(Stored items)

──────────

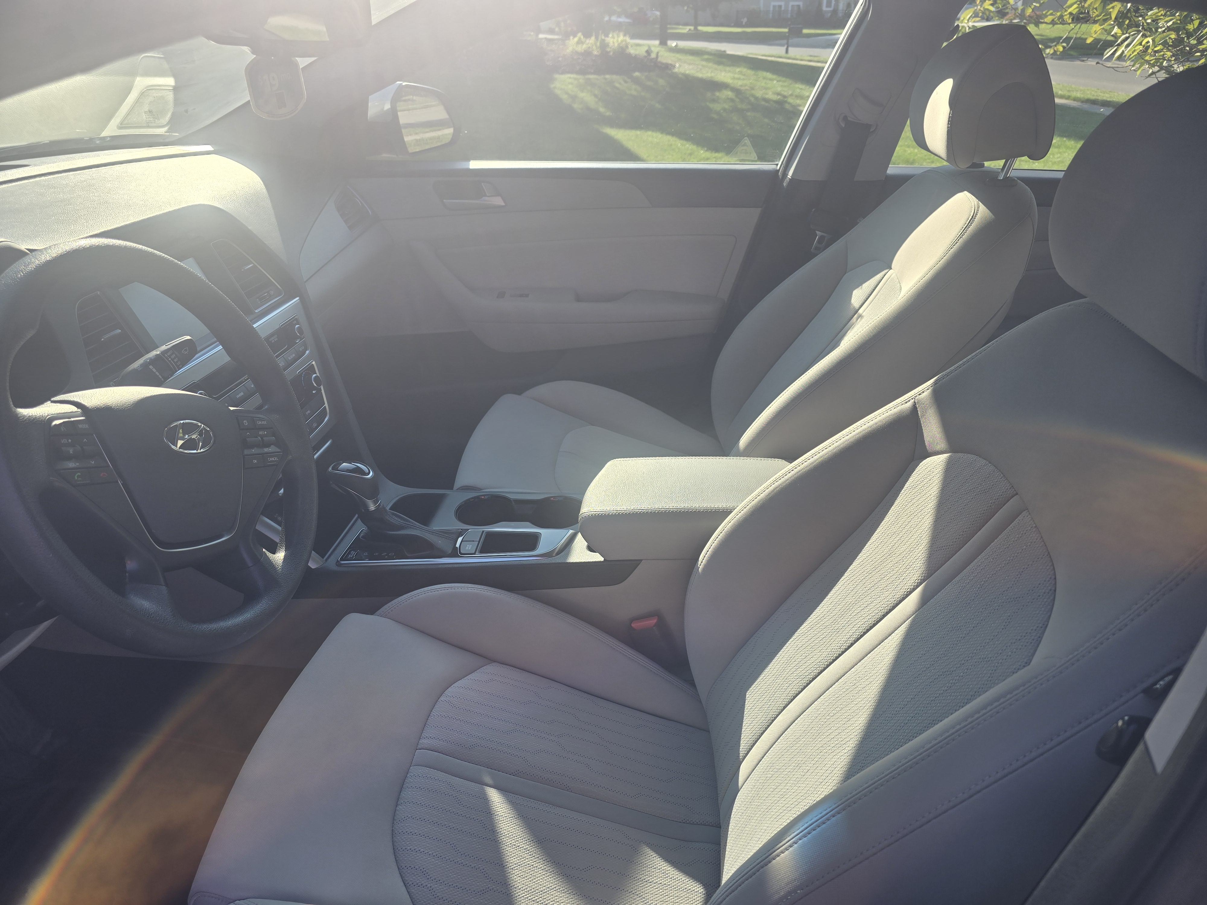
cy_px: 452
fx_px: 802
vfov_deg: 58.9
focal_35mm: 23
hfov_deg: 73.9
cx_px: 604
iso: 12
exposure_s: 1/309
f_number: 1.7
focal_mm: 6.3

──────────

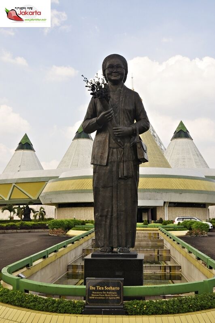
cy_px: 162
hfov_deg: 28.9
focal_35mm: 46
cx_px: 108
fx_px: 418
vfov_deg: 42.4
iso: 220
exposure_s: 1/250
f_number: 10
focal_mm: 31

──────────

**WHAT NEEDS TO BE DONE:** The output should be exactly the lines above from the line containing "hfov_deg: 28.9" to the line containing "focal_mm: 31", inclusive, with no other lines.

**RESPONSE:**
hfov_deg: 28.9
focal_35mm: 46
cx_px: 108
fx_px: 418
vfov_deg: 42.4
iso: 220
exposure_s: 1/250
f_number: 10
focal_mm: 31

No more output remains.